A critical issue is the proposed 'dispute settlement' mechanism, which aims to balance home and host interest and come to more effective supervision. It is important to stress that decisions under this mechanism should not directly impinge on the fiscal responsibilities of the Member States. It would relate to issues concerning the organisation of supervision, the technical implementation of prudential rules and issues like balanced information sharing between home and host authorities.

In crisis situations such as the one that we experienced last autumn the new Authorities would have a strong coordinating role: they should facilitate cooperation and exchange of information between competent authorities, act as a mediator when that is needed, verify the reliability of the information that should be available to all parties and help the relevant authorities to define and implement the right decisions.

The competences of the new Authorities would also include full supervisory powers for some specific entities such as Credit Rating Agencies; the aggregation of all relevant micro-prudential information emanating from national supervisors; and a certain role in the EU activities at the global level, mainly with regard to technical aspects.

In formulating his recommendations Jacque Delarosiere decided to put forward proposals that would not need Treaty changes. This was a pragmatic approach.

The proposals before us today are designed to work in the context of current Treaty provisions and Court of Justice jurisdiction.

Within this framework we have devised I believe a workable system that would bring real value added if enacted.

If the European Council gives a fair wind to our suggested approach then I would envisage that I should be able to come back in early Autumn with the legislative proposals to give effect to the architecture set out in today's communication.

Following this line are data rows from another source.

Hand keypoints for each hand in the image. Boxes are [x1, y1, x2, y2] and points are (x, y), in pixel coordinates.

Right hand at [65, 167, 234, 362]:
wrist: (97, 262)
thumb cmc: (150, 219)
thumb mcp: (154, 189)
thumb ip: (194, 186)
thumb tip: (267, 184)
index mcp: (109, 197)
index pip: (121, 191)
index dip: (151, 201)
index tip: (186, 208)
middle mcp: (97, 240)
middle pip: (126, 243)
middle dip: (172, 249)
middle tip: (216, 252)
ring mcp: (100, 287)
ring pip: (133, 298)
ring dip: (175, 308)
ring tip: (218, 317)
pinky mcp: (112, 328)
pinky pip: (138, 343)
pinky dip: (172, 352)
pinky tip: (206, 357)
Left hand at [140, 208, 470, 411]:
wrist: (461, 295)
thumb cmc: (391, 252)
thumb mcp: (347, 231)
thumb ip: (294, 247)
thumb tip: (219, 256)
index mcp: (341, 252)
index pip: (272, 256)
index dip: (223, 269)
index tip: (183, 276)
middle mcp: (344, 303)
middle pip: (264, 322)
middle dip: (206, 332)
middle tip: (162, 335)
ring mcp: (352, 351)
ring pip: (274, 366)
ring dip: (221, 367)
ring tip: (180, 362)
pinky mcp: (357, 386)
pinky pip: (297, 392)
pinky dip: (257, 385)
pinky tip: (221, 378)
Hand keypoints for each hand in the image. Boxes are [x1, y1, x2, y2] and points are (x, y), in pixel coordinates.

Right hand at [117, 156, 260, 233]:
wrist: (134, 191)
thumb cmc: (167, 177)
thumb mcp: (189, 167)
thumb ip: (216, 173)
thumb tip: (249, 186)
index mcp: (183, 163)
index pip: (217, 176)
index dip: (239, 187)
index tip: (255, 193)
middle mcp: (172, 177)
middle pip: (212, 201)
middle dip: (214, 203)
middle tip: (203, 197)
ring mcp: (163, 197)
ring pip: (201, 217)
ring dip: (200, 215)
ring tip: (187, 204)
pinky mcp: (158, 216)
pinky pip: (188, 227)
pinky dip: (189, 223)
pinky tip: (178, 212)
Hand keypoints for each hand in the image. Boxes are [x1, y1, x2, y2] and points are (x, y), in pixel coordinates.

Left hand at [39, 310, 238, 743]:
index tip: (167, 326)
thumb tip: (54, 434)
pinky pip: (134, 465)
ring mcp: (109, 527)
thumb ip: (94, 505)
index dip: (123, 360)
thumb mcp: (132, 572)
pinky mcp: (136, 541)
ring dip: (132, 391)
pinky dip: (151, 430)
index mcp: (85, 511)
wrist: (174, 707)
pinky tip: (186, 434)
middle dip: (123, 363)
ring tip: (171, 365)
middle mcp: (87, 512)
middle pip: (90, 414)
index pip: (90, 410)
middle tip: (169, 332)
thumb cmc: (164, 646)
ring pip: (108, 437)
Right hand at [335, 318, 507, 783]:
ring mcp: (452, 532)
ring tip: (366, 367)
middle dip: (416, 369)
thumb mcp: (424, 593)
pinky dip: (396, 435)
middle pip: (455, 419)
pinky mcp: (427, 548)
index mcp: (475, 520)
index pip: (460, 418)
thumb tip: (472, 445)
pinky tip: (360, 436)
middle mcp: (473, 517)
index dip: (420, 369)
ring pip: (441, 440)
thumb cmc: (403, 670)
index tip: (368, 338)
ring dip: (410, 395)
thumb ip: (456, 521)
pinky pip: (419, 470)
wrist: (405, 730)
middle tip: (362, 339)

Speaking points Commissioner Almunia

The financial sector, as we know, was one of the main drivers of growth since the creation of the single market in the early 90s, but it also nearly caused the economy to collapse at the turn of the year. The reforms proposed today would for the first time equip the EU with a pan-European macro-prudential supervision system. This is a major breakthrough.

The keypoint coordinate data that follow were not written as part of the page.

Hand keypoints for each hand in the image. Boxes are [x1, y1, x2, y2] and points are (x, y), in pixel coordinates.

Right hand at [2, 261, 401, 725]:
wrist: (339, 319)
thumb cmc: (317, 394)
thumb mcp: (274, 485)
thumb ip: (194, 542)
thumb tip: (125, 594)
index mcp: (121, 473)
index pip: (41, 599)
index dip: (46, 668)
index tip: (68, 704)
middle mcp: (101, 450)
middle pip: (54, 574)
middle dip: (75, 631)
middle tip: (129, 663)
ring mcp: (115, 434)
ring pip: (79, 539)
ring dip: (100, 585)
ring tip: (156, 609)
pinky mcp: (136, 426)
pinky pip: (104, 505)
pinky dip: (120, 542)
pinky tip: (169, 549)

Concretely, for what concerns macro-prudential supervision, the Commission proposes the establishment of a new body, the European Systemic Risk Council that would be entrusted with the role of ensuring macro financial stability in the EU.

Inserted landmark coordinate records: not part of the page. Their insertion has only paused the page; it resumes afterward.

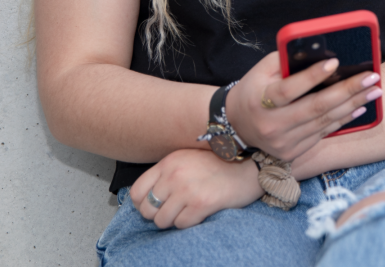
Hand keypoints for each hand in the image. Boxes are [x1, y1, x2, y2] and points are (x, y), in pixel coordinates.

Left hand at [130, 148, 262, 228]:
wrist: (248, 168)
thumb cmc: (219, 165)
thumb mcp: (188, 159)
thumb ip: (167, 173)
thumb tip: (145, 198)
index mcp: (169, 162)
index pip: (137, 191)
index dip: (142, 204)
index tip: (153, 205)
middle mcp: (175, 174)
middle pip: (147, 209)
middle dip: (158, 215)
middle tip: (173, 210)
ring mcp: (187, 189)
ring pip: (162, 221)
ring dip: (174, 220)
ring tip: (187, 210)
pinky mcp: (201, 203)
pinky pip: (180, 225)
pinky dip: (188, 223)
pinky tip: (199, 212)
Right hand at [225, 52, 381, 161]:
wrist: (238, 125)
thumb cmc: (255, 89)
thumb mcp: (262, 70)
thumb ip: (287, 60)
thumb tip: (320, 49)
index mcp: (260, 100)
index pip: (289, 89)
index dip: (312, 76)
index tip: (335, 62)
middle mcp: (271, 124)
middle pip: (315, 107)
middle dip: (347, 91)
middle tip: (371, 78)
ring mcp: (282, 142)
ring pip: (324, 122)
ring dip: (352, 105)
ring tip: (374, 91)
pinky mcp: (292, 153)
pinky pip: (323, 134)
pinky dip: (343, 120)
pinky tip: (359, 107)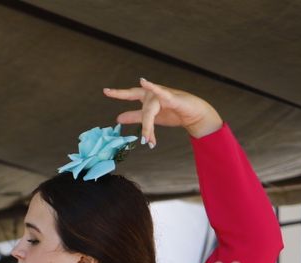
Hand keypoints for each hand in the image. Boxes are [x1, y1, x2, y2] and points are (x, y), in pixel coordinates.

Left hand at [104, 78, 221, 145]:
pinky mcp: (173, 99)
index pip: (130, 95)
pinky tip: (145, 82)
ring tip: (148, 141)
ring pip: (149, 111)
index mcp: (148, 99)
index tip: (105, 90)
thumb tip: (118, 117)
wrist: (195, 116)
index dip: (118, 93)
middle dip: (120, 93)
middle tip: (106, 91)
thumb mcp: (151, 117)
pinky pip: (162, 95)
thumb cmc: (174, 113)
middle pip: (137, 103)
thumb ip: (135, 116)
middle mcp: (153, 95)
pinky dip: (154, 89)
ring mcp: (163, 95)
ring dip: (148, 128)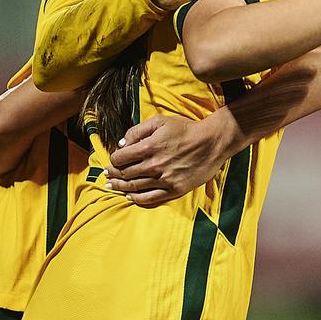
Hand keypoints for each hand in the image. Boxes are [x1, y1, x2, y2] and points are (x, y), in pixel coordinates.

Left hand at [106, 112, 236, 206]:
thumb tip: (121, 144)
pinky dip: (136, 198)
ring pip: (134, 187)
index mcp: (148, 147)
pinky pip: (150, 198)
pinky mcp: (174, 189)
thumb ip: (138, 130)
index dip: (113, 159)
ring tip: (112, 186)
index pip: (120, 158)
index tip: (112, 160)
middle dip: (113, 174)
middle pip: (124, 173)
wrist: (213, 142)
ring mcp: (164, 179)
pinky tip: (130, 197)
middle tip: (107, 175)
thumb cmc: (187, 129)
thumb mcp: (161, 121)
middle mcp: (153, 165)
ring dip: (120, 187)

Based on appropriate analysis, the Council would be able to detect potential threats to the stability of the entire financial system and, if needed, to issue early warnings about these threats and make recommendations to avoid that they materialise.

In doing so, we will be able to ensure that we escape from the boom-bust dynamic that is at the origin of the systemic failures that have characterised the functioning of our financial systems recently.

We are proposing that this Systemic Risk Council is chaired by the President of the European Central Bank and that the ECB plays a key role in its functioning. Its members would include all the central bank governors of the 27 Member States, the Vice-President of the ECB, the chairpersons of the three new European Supervisory Authorities and a member of the European Commission. This composition reflects the links between micro- and macro supervision and the necessary consistency between those and the role of the Commission.

I would like to add, that it is paramount that the judgements made by the Council are based on information of the utmost quality. Access to information is therefore key. And it is crucial that the warnings and recommendations are followed by action. If this is not the case, the addressees of the warnings, generally the Member States, should have to explain why according to the "act or explain" mechanism.

I will finish by saying that this new body would, obviously, liaise closely with the IMF, the Financial Stability Board and other international systemic-risk counterparts.